TAX PAYERS NOW TO ASSESS-SELVES
Taxpayers got cheery news from the Federal Inland Revenue Service yesterday as they are now free to self-assess themselves. Though their submissions will be matched against available data from other sources, the self-assessment regime is the new focus of the new tax agency, signalling a de-emphasis of the old tax regime.
This came yesterday as the Service announced that by the end of October 2011, the FIRS has exceeded the 2011 revenue target set by the Federal Government; and by the end of the year, the revenue agency is optimistic of also exceeding its own revenue target of N4.378.31 trillion.
The agency's Coordinating Director, Tax Operations Group (TOG), Mr Samuel S. Ogungbesan, at the Regional Enlarged Management Meeting (REMM) in Lagos yesterday said the revenue body pulled in the total tax revenue of N3, 726.47 trillion between January and October 2011.
The Federal Government gave FIRS a revenue target of N3, 639.07.
The Executive Chairman of the Service, Ifueko Omoigui Okauru, at the opening of the meeting attributed the progressive performance of the Service to the all-round institutional and tax reforms going on in the organisation.
Omoigui Okauru, whose speech was read by her Special Adviser, Alhaji Abdullahi Attah, charged the FIRS Management to work harder to entrench, the self-assessment system of tax administration in the country.
Under the Self-Assessment regime, tax payers are allowed to file tax returns based on their own assessment of themselves.
According to the FIRS Chairman, modern tax administration does not rely solely on the level of tax collection for the determination of efficiency or effectiveness but also engaging other criteria like self-assessment filers and public perception of the tax agency in relation to its programmes and activities.
Tagged 'Enhancing Revenue Tax Collection Through Effective Implementation of Full Self-Assessment Regime' FIRS top hierarchy are brainstorming on how to get tax administration better in Nigeria through implementing the global principles of self-assessment.
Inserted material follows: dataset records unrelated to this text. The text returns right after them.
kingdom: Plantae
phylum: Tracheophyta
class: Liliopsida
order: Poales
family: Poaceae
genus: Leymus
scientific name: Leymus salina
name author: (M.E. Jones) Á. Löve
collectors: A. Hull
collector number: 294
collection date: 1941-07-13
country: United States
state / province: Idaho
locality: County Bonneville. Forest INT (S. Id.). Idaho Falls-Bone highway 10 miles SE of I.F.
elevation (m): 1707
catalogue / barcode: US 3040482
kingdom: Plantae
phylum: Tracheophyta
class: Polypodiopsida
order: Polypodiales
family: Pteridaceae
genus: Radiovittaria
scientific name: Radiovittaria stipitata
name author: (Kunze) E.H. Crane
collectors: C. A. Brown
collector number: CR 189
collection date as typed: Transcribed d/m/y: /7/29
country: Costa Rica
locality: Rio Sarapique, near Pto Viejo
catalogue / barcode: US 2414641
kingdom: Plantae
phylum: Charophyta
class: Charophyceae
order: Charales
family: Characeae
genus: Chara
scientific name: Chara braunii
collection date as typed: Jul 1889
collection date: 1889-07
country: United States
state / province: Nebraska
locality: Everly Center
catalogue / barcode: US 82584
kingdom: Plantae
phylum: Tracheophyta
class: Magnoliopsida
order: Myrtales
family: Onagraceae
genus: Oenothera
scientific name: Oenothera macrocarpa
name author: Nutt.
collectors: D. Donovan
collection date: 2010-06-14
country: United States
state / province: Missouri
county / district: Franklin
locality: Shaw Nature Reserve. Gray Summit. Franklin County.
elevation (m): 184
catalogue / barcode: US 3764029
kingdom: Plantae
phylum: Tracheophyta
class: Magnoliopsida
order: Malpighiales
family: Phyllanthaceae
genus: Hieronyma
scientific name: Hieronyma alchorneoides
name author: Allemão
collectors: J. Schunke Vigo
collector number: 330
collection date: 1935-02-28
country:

According to the FIRS Chairman, 'The concept of Self-Assessment tax regime was first introduced in Nigeria in 1998 but has not been implemented in the form and manner that is in accordance with the best practices as applicable in other tax jurisdictions. In order to ensure proper and full implementation of self-assessment, a project team was set up to drive the reform in this area so as to ensure focus and standardisation and implementation across FIRS offices.